> Your goal
Locate every line in the records below that holds the word "Sabes" and return each one.

> Dataset entries

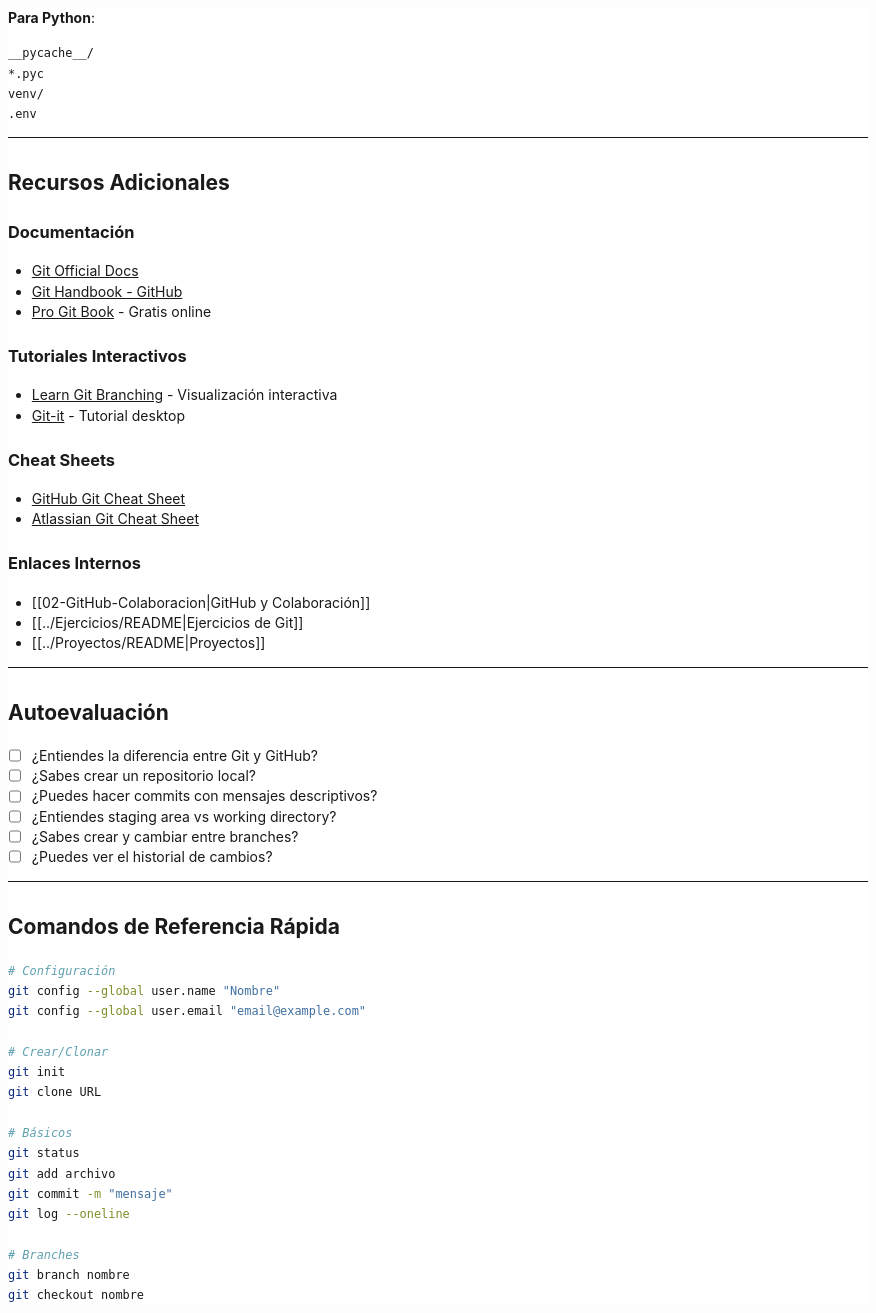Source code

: **Para Python**:
```
__pycache__/
*.pyc
venv/
.env
```

---

## Recursos Adicionales

### Documentación
- [Git Official Docs](https://git-scm.com/doc)
- [Git Handbook - GitHub](https://guides.github.com/introduction/git-handbook/)
- [Pro Git Book](https://git-scm.com/book/en/v2) - Gratis online

### Tutoriales Interactivos
- [Learn Git Branching](https://learngitbranching.js.org/) - Visualización interactiva
- [Git-it](https://github.com/jlord/git-it-electron) - Tutorial desktop

### Cheat Sheets
- [GitHub Git Cheat Sheet](https://education.github.com/git-cheat-sheet-education.pdf)
- [Atlassian Git Cheat Sheet](https://www.atlassian.com/git/tutorials/atlassian-git-cheatsheet)

### Enlaces Internos
- [[02-GitHub-Colaboracion|GitHub y Colaboración]]
- [[../Ejercicios/README|Ejercicios de Git]]
- [[../Proyectos/README|Proyectos]]

---

## Autoevaluación

- [ ] ¿Entiendes la diferencia entre Git y GitHub?
- [ ] ¿Sabes crear un repositorio local?
- [ ] ¿Puedes hacer commits con mensajes descriptivos?
- [ ] ¿Entiendes staging area vs working directory?
- [ ] ¿Sabes crear y cambiar entre branches?
- [ ] ¿Puedes ver el historial de cambios?

---

## Comandos de Referencia Rápida

```bash
# Configuración
git config --global user.name "Nombre"
git config --global user.email "email@example.com"

# Crear/Clonar
git init
git clone URL

# Básicos
git status
git add archivo
git commit -m "mensaje"
git log --oneline

# Branches
git branch nombre
git checkout nombre
```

> Output of the task
- [ ] ¿Sabes crear un repositorio local?
- [ ] ¿Sabes crear y cambiar entre branches?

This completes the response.